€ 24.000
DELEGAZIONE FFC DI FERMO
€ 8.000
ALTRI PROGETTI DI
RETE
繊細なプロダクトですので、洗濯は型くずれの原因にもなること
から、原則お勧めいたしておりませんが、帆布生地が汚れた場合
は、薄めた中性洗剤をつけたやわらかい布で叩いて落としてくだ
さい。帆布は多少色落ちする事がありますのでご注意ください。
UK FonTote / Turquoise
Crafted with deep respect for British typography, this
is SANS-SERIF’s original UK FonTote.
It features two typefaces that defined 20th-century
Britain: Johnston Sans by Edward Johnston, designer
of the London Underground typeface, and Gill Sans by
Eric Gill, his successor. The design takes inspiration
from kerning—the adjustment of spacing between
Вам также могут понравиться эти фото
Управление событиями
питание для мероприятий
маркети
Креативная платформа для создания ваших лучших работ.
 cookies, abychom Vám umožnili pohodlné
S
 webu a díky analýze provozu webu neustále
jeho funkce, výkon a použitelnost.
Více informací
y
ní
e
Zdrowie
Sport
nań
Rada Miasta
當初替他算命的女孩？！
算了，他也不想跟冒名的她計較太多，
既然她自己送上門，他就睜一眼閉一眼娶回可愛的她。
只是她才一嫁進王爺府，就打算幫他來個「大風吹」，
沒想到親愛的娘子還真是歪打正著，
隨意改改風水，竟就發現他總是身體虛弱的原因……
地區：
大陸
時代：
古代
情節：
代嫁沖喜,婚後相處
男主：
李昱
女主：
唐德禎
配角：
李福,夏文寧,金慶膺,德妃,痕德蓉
== == ==
AIM OF THE TASK — Output exactly the lines above, from the one holding "隨意改改風水，竟就發現他總是身體虛弱的原因……" through the end of the data, including the first and last.

RESPONSE TO THE TASK —
隨意改改風水，竟就發現他總是身體虛弱的原因……
地區：
大陸
時代：
古代
情節：
代嫁沖喜,婚後相處
男主：
李昱
女主：
唐德禎
配角：
李福,夏文寧,金慶膺,德妃,痕德蓉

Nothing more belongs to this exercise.